• INPUT DATA

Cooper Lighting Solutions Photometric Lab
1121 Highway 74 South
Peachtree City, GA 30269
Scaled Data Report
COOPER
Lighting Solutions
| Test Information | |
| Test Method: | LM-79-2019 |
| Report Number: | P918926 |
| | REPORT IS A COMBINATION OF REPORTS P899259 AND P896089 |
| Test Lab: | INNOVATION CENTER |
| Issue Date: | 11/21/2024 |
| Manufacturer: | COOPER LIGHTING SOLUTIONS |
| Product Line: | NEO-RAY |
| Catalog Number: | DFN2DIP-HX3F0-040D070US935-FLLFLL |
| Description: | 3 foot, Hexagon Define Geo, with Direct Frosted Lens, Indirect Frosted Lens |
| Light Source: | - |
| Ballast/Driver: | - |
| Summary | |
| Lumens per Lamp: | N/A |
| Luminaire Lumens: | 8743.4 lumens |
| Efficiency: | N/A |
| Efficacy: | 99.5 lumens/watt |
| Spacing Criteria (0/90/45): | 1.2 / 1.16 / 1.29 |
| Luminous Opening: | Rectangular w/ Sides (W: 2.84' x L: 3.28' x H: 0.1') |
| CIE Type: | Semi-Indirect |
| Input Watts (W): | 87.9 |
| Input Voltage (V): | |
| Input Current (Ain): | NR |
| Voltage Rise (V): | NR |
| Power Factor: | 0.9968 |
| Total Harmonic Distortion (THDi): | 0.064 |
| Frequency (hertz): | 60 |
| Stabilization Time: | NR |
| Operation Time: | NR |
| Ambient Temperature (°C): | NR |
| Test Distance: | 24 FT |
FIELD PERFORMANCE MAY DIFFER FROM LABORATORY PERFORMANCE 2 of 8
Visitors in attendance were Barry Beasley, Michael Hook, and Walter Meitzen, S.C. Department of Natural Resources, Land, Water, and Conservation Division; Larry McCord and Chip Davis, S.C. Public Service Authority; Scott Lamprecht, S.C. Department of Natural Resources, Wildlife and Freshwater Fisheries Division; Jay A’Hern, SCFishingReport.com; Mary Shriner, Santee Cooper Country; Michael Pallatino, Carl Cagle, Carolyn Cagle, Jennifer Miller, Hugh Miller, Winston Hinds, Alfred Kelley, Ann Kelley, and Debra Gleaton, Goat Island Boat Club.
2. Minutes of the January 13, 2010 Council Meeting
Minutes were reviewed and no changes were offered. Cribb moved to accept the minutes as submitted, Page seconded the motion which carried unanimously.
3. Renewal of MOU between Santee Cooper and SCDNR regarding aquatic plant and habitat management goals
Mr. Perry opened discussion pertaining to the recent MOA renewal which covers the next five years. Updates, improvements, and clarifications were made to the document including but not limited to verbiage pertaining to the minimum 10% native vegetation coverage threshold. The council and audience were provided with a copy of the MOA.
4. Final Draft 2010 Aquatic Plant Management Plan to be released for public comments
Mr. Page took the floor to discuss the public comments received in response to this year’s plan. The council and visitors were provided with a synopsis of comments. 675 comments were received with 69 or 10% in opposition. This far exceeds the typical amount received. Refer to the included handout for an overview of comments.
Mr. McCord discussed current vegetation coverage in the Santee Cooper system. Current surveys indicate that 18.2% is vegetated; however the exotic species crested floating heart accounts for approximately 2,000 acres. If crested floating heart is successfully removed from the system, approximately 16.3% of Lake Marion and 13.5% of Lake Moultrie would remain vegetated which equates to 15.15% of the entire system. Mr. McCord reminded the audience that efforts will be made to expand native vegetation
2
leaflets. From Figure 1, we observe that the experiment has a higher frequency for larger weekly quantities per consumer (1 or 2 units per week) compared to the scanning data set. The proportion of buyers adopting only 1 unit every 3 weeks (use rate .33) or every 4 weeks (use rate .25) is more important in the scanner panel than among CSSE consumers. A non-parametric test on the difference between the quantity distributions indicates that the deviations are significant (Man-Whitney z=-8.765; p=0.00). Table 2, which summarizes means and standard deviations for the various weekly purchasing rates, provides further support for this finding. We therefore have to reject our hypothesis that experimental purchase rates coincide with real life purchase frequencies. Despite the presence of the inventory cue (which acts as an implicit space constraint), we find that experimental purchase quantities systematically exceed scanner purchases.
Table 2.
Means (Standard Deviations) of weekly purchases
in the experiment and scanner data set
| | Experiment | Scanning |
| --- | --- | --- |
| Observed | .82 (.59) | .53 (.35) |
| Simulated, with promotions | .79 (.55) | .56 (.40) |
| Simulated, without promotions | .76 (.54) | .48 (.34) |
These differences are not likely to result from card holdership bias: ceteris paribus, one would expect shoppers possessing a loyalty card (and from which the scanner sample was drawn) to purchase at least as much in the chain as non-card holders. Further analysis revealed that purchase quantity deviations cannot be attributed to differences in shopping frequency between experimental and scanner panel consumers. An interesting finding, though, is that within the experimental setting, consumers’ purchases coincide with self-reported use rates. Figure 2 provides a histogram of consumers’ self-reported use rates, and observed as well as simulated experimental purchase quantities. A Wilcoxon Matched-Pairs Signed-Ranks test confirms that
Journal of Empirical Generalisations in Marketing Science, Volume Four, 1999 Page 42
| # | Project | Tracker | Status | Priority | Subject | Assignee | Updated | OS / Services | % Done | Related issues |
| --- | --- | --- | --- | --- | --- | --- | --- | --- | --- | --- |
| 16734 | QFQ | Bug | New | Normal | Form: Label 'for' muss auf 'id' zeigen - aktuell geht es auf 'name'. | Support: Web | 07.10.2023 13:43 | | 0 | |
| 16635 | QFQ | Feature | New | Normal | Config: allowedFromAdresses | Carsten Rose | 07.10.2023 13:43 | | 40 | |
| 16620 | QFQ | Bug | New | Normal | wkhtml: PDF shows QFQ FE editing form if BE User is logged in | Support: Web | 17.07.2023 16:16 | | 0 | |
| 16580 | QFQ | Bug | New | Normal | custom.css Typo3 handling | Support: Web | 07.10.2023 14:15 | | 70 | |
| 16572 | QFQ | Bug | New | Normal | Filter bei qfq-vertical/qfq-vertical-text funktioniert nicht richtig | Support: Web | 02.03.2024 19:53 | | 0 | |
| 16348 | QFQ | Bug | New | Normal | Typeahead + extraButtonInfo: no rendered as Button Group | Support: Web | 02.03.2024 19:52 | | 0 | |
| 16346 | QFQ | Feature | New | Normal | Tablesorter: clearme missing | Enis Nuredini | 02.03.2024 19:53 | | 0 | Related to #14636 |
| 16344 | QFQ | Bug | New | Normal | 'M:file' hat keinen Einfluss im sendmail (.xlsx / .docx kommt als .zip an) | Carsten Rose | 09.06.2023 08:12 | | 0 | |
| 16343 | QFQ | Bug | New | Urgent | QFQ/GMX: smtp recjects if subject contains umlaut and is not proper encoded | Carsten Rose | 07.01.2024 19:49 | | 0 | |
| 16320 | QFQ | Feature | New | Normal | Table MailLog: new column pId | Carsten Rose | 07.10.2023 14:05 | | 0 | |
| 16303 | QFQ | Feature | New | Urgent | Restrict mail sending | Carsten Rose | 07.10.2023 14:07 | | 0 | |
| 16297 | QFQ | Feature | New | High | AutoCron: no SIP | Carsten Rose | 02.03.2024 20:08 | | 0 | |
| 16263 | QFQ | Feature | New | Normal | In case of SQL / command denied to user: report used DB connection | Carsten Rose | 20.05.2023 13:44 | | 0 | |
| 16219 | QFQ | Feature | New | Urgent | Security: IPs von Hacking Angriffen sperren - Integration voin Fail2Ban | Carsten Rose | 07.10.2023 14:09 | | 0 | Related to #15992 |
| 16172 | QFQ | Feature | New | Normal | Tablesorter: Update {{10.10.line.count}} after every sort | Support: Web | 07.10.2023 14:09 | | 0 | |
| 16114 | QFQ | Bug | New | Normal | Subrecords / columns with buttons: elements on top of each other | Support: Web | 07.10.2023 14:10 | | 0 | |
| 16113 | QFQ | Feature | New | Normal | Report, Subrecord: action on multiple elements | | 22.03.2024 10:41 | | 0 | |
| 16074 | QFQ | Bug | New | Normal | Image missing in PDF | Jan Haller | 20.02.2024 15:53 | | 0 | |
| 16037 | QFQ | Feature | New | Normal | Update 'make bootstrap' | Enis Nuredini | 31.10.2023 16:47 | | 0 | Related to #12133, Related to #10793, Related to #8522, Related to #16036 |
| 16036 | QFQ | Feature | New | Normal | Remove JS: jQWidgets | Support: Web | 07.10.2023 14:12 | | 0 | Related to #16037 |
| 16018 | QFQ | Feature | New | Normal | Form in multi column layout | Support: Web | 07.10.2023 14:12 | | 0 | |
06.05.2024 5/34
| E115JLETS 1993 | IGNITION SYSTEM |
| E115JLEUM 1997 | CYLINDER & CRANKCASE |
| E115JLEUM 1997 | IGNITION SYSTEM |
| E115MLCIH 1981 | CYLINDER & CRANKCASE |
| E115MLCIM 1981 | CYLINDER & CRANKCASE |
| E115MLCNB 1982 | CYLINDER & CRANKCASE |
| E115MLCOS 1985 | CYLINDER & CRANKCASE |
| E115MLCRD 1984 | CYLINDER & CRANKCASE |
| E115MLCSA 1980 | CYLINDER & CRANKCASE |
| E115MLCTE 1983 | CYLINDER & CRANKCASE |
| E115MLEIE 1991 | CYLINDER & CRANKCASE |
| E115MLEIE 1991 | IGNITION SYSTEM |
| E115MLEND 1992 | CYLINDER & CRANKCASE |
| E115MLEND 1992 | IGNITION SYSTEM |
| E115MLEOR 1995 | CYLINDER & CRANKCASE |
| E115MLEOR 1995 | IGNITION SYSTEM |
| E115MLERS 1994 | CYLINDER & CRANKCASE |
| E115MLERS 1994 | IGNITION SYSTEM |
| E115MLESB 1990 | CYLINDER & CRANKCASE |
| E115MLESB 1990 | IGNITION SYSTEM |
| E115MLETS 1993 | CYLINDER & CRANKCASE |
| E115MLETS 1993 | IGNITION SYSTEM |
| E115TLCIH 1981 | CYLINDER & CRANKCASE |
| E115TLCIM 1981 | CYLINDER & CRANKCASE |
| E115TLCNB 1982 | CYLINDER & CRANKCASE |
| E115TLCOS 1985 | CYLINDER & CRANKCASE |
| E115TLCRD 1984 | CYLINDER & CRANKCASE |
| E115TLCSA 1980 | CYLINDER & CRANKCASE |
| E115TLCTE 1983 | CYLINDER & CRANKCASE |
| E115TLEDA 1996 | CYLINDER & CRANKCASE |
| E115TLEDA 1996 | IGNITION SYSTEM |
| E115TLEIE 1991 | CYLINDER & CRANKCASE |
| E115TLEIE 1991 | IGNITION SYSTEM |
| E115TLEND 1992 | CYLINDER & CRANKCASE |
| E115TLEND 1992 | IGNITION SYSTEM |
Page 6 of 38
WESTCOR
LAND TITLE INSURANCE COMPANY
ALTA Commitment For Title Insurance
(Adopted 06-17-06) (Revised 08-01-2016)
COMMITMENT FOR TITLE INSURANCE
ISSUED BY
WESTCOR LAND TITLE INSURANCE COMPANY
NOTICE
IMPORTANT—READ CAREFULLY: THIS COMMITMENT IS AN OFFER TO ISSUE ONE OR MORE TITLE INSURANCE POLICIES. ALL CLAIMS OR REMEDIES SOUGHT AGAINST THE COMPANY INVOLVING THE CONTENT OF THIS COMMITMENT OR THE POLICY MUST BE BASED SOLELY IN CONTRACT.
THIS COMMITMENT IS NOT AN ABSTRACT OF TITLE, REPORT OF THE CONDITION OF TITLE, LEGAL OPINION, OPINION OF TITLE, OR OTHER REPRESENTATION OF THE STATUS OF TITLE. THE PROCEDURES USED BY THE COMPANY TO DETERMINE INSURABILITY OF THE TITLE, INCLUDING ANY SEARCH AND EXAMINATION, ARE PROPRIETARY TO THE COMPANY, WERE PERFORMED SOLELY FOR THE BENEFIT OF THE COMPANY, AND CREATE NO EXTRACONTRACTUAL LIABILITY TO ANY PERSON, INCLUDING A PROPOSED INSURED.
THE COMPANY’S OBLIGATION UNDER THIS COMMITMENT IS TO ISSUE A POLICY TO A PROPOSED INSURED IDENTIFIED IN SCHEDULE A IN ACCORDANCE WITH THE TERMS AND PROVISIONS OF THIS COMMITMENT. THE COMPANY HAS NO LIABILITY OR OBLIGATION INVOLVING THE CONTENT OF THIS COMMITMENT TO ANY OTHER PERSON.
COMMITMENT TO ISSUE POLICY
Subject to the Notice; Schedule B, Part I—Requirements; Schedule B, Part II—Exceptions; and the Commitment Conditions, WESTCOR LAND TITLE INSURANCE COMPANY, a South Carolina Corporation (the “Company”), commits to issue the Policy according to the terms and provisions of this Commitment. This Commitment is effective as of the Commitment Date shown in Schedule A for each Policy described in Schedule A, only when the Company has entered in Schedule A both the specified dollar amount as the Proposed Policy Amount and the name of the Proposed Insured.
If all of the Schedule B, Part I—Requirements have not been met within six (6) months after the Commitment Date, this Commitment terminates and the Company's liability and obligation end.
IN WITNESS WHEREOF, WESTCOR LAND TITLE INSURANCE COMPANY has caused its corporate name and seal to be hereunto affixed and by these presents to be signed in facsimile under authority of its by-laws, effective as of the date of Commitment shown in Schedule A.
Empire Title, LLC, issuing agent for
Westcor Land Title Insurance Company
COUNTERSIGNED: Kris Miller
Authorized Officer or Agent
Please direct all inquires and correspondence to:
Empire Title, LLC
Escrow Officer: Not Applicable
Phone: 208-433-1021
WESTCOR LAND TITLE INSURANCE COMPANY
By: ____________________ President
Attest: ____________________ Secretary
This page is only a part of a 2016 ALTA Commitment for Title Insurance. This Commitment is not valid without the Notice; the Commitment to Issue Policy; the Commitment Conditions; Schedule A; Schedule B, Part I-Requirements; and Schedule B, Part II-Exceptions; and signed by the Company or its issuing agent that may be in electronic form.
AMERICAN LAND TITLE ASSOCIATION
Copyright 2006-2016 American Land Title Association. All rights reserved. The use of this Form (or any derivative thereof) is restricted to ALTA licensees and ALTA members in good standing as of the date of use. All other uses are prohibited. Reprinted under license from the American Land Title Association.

• WORK ITEM
In the listing above, find the line holding "14:07 | | 0 | |" and the line holding "15:53 | | 0 | |", then output those two lines and every line between them exactly.

• THE COMPLETED TASK
| 16303 | QFQ | Feature | New | Urgent | Restrict mail sending | Carsten Rose | 07.10.2023 14:07 | | 0 | |
| 16297 | QFQ | Feature | New | High | AutoCron: no SIP | Carsten Rose | 02.03.2024 20:08 | | 0 | |
| 16263 | QFQ | Feature | New | Normal | In case of SQL / command denied to user: report used DB connection | Carsten Rose | 20.05.2023 13:44 | | 0 | |
| 16219 | QFQ | Feature | New | Urgent | Security: IPs von Hacking Angriffen sperren - Integration voin Fail2Ban | Carsten Rose | 07.10.2023 14:09 | | 0 | Related to #15992 |
| 16172 | QFQ | Feature | New | Normal | Tablesorter: Update {{10.10.line.count}} after every sort | Support: Web | 07.10.2023 14:09 | | 0 | |
| 16114 | QFQ | Bug | New | Normal | Subrecords / columns with buttons: elements on top of each other | Support: Web | 07.10.2023 14:10 | | 0 | |
| 16113 | QFQ | Feature | New | Normal | Report, Subrecord: action on multiple elements | | 22.03.2024 10:41 | | 0 | |
| 16074 | QFQ | Bug | New | Normal | Image missing in PDF | Jan Haller | 20.02.2024 15:53 | | 0 | |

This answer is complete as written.